2.00: I go to see another patient that the referral says they need help with irritable bowel syndrome (IBS). When I get to the ward and read the notes, the patient doesn’t have IBS, they have inflammatory bowel disease (IBD) which is a completely different condition! I call the gastro dietitian for some help but as the patient is eating well and not in an active flare up of their IBD, they don’t need further dietetic support.

Sometimes the information we get on a referral is quite unhelpful, or just plain wrong! So, it’s always important to have a read of the medical notes to fully understand what’s going on with a patient.

2.30: I see a patient that came into hospital with a broken hip. In my hospital, there’s a treatment pathway for patients with a broken hip and they automatically will be prescribed nutritional supplement drinks to help their recovery after surgery. 

This patient doesn’t like the supplements they’re prescribed (the default is a milkshake style drink) so I give them a custard style supplement to try instead, which they prefer. I switch their prescription on the drug chart and encourage them to keep eating.

3.30: I review a patient that has reduced appetite and was losing weight as they were not meeting their nutritional needs. When I initially saw the patient I ordered them extra snacks, and prescribed supplements. When I review them today their weight has remained stable from before which is a great news.

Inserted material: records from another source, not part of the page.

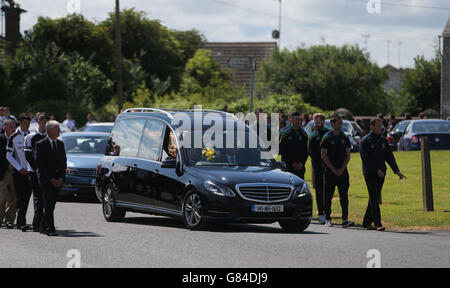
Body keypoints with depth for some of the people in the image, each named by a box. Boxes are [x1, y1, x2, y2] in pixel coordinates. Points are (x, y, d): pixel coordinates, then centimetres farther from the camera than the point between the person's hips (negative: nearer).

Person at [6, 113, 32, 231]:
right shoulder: (13, 137, -2)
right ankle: (22, 223, -14)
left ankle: (20, 223, 16)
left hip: (30, 171, 3)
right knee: (21, 198, -10)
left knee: (27, 198, 6)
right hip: (18, 172, -3)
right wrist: (20, 169, -9)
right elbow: (9, 156, -1)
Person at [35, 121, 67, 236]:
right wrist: (51, 179, -12)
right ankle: (50, 229, -14)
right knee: (48, 204, -11)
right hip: (46, 178, -5)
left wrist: (61, 178, 0)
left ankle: (45, 226, 21)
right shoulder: (41, 144, -6)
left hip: (58, 178, 5)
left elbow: (64, 161, 13)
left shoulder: (60, 144, 12)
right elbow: (40, 164, -9)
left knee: (51, 204, 8)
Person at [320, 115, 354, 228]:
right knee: (328, 196, 2)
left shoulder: (345, 138, 9)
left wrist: (342, 169, -5)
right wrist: (333, 169, -9)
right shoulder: (327, 137, -2)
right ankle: (327, 219, 11)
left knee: (344, 196, -4)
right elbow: (324, 155, -5)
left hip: (342, 171, 3)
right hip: (330, 171, -3)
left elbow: (348, 155, 8)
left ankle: (345, 219, -7)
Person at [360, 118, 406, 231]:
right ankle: (378, 224, -15)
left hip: (381, 174, 6)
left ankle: (366, 222, 18)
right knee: (374, 199, -11)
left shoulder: (383, 141, 14)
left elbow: (389, 157, 11)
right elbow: (366, 158, -13)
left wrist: (396, 170, -1)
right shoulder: (365, 141, -5)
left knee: (375, 199, 9)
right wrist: (377, 170, -21)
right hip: (370, 174, -6)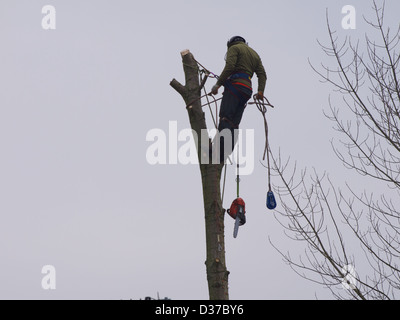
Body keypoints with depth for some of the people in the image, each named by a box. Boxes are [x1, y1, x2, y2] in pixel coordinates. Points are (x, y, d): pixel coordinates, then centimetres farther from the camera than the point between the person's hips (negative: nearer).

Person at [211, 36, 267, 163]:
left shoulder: (234, 48, 8)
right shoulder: (254, 54, 30)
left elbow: (229, 67, -10)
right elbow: (262, 74, 17)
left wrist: (218, 84, -10)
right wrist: (260, 91, 5)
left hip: (235, 85, -7)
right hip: (247, 90, 7)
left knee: (225, 118, -17)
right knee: (234, 123, 3)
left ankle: (221, 152, -32)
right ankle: (226, 154, -7)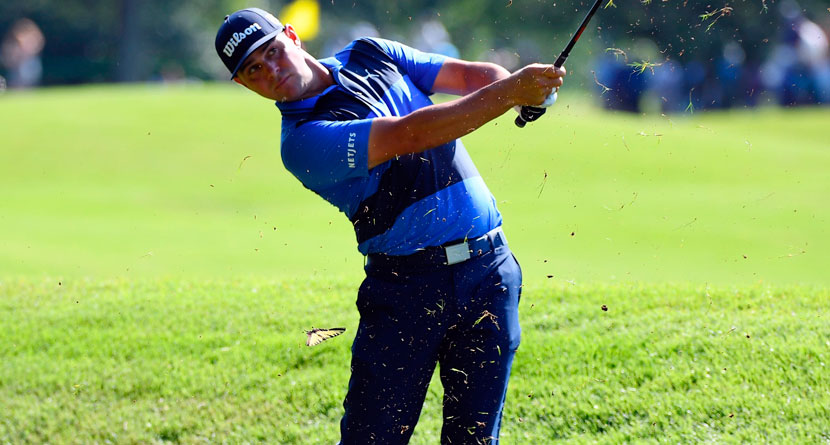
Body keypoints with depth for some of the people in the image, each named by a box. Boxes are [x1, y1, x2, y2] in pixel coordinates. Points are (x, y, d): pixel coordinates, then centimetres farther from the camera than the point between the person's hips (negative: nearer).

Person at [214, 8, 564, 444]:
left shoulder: (370, 55, 12)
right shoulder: (302, 142, -10)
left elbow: (472, 75, 9)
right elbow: (409, 135, -19)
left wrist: (522, 86, -14)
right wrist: (509, 93, -24)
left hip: (487, 272, 4)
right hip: (404, 287, -4)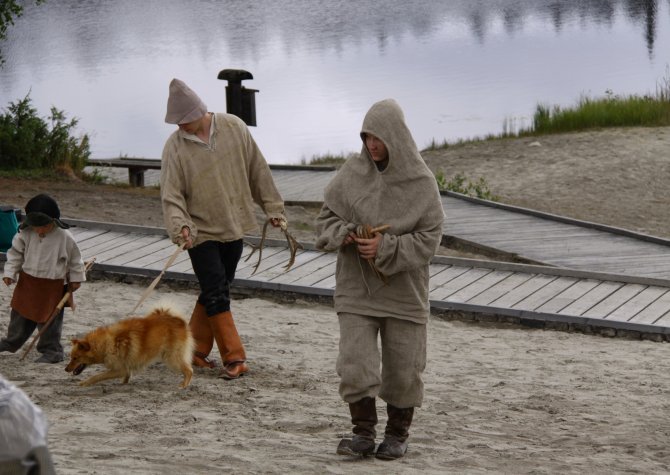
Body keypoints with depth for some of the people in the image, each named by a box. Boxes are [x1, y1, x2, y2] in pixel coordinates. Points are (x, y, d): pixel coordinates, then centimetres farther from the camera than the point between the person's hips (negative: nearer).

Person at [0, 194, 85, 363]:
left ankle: (52, 351, 14)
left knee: (50, 320, 1)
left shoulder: (65, 237, -16)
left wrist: (75, 279, 4)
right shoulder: (25, 234, -11)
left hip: (53, 286, -4)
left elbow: (75, 259, -2)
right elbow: (15, 254, 2)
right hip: (28, 283, 4)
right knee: (20, 315, 18)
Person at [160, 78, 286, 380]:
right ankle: (234, 358, -6)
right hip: (201, 231, -3)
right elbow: (171, 194, -11)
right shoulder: (175, 146, -9)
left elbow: (257, 170, 5)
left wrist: (272, 207, 8)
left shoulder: (234, 128, -4)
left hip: (234, 227, 3)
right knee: (216, 294, -9)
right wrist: (179, 225, -27)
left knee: (215, 292, 10)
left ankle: (196, 350, 23)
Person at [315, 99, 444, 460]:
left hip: (403, 291, -1)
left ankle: (398, 434, 24)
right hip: (356, 289, 1)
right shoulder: (352, 173, -3)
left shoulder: (421, 183, -9)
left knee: (402, 369, 8)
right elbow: (325, 218, 5)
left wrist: (385, 248, -22)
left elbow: (428, 239, -9)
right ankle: (363, 434, 3)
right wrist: (344, 234, -17)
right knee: (354, 364, -7)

I keep the plan the same and will renew their snack order.

person standing on scales

4.00: it’s back in the office to do more admin. I update the spreadsheets, and order snacks. I also sort through the patients that have been discharged from the hospital, that I identified when checking my wards in the morning. If they need follow up, I can refer them to my outpatient clinic, but if they don’t then they’ll be discharged from dietetics and there’s nothing more to do.

4.30: the day’s over and I head home!

As you can see, it’s a very varied day. This was a day that I didn’t have my weekly outpatient clinic, any meetings, or training, so it was purely patient based. I also didn’t see any patients with alternate routes of feeding, e.g., a nasogastric feeding tube. No 2 days are the same in the NHS.

I hope this gives you an insight into what dietitians do!